- _Work item_
Can you return the material unchanged, starting at the line that contains "At which category" and stopping after the line that contains "At which label is the value closest to 35628?"?

- _Recorded information_
--- START ---

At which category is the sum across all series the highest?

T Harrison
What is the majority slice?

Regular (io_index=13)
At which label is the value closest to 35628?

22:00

--- END ---
--- START ---

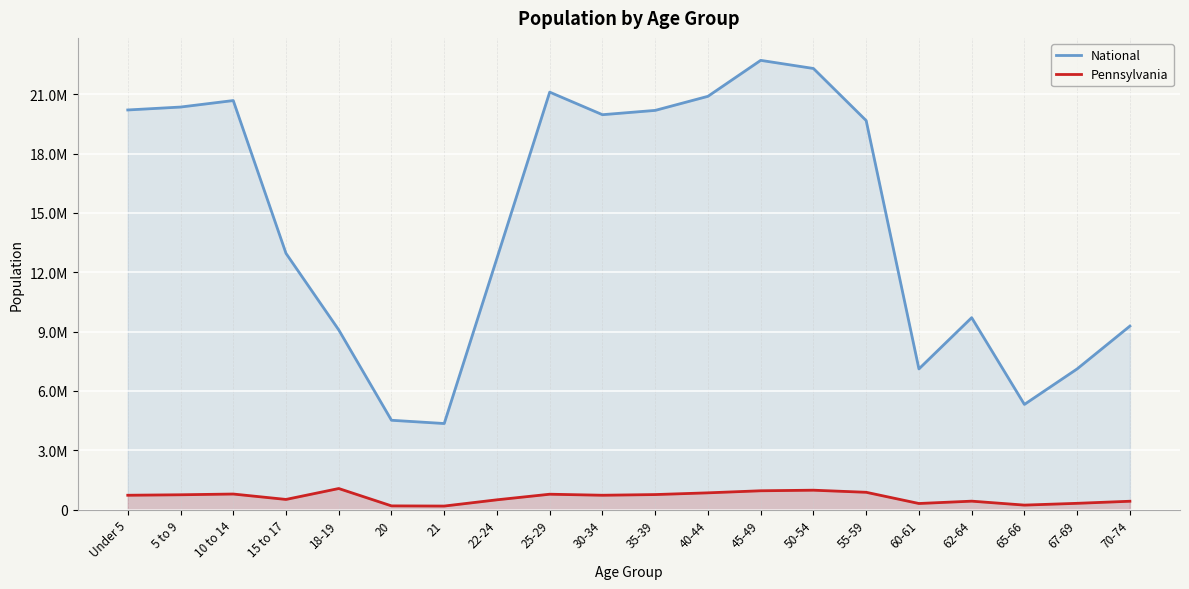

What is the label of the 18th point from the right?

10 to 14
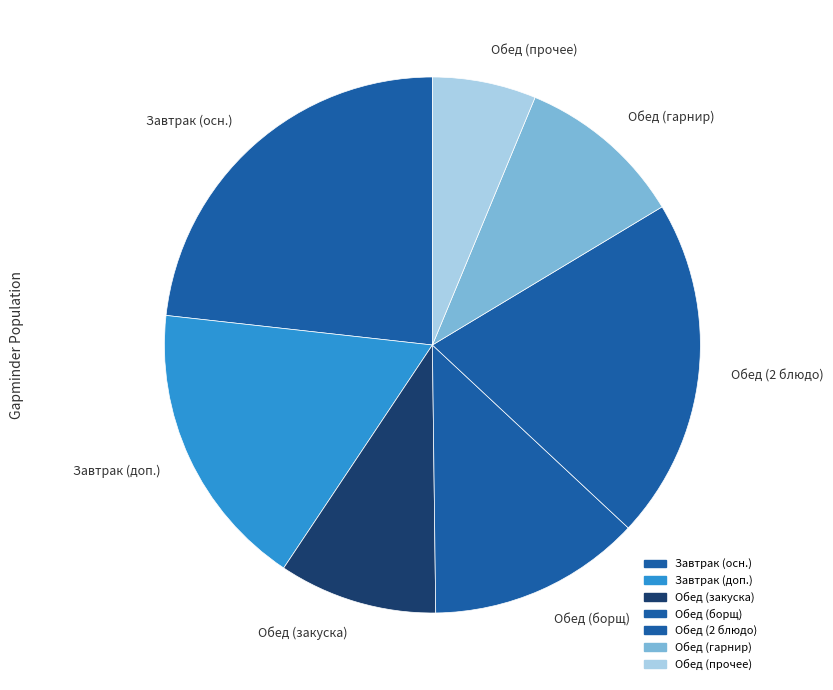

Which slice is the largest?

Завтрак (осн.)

--- END ---

- _Output for this task_
At which category is the sum across all series the highest?

T Harrison
What is the majority slice?

Regular (io_index=13)
At which label is the value closest to 35628?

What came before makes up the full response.